Josy Urbes en culotte courte juste après la guerre
Josy Urbes et son poirier sont des compagnons de longue date. Une photo de 1948 témoigne de la présence de l’arbre déjà bien développé alors que Josy est encore en culottes courtes. Plus de 70 années de vie commune. Leur histoire commence avec ses parents, agriculteurs, qui achètent cette ferme grand-ducale située à Brouch. La bâtisse date du milieu du XIXe siècle et l’espalier a été planté par les anciens propriétaires, probablement à l’époque qui a vu naître la tour Eiffel.
Transmission et préservation d’un patrimoine
Depuis des siècles, ces arbres en espalier et leurs fruits étaient considérés comme un véritable patrimoine économique, sujet au troc et à la fabrication de réserves alimentaires. L’invention du circuit très court. Durant la période de l’après-guerre, notre poirier recevait les soins et les tailles nécessaires comme il était d’usage. Les années passèrent et la façade de la ferme devint terne… C’est pourquoi, en 1975, la famille s’accorde à rénover la façade. La protection du poirier devient une vraie préoccupation et ils décident que durant les travaux l’arbre sera délicatement écarté de la façade avant d’y être refixé. Un jour des années 90, le voisin, qui réalisait habituellement la taille de l’arbre, commença à montrer des signes de fragilité et le faire monter à l’échelle n’était plus envisageable. Josy Urbes saisit l’occasion et construit une nacelle afin d’éviter l’échelle à son ami. C’est l’occasion rêvée pour la transmission du savoir-faire, car elle peut accueillir les deux hommes. L’année suivante, Josy Urbes va s’occuper seul de la taille de son arbre et, depuis, il réalise avec précision la taille d’hiver et d’été.

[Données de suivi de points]
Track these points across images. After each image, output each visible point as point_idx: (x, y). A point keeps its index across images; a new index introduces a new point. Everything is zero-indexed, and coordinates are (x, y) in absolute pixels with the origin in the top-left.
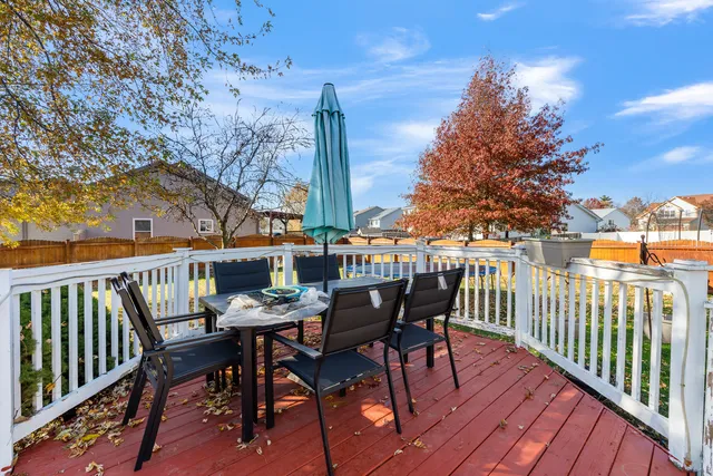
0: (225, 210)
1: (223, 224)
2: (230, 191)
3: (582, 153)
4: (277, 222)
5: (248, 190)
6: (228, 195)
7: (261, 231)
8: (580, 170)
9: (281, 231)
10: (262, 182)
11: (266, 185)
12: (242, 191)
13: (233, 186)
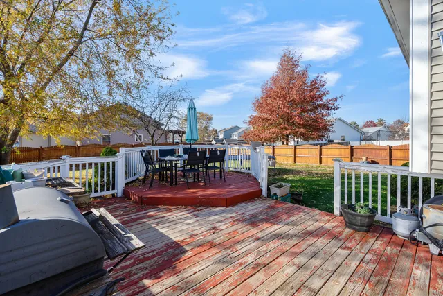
0: (153, 131)
1: (153, 137)
2: (155, 121)
3: (335, 99)
4: (176, 135)
5: (163, 121)
6: (154, 123)
7: (168, 141)
8: (336, 109)
9: (179, 141)
10: (170, 118)
11: (172, 119)
12: (161, 122)
13: (157, 119)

**Exercices**.
1 - Pouvez-vous réécrire sous forme de liste le paragraphe du texte sur le poirier qui commence par « Depuis des siècles », en gardant ses faits principaux ?
2 - Pouvez-vous transcrire, sans rien y changer, le passage du texte sur le poirier qui s'ouvre sur les mots contenant « Josy Urbes en » et se termine par « la tour Eiffel. » ?

**Corrigés**.
1 -
- Depuis des siècles, les arbres en espalier et leurs fruits sont considérés comme un patrimoine économique, servant au troc et à la fabrication de réserves alimentaires.
- Après la guerre, le poirier reçoit les soins et les tailles d'usage.
- En 1975, la famille rénove la façade devenue terne. Pendant les travaux, l'arbre est délicatement écarté puis refixé.
- Dans les années 90, le voisin qui taillait l'arbre montre des signes de fragilité et ne peut plus monter à l'échelle.
- Josy Urbes construit une nacelle capable d'accueillir les deux hommes, ce qui permet la transmission du savoir-faire.
- L'année suivante, il taille seul son arbre. Depuis, il réalise avec précision la taille d'hiver et d'été.

2 -
Josy Urbes en culotte courte juste après la guerre
Josy Urbes et son poirier sont des compagnons de longue date. Une photo de 1948 témoigne de la présence de l’arbre déjà bien développé alors que Josy est encore en culottes courtes. Plus de 70 années de vie commune. Leur histoire commence avec ses parents, agriculteurs, qui achètent cette ferme grand-ducale située à Brouch. La bâtisse date du milieu du XIXe siècle et l’espalier a été planté par les anciens propriétaires, probablement à l’époque qui a vu naître la tour Eiffel.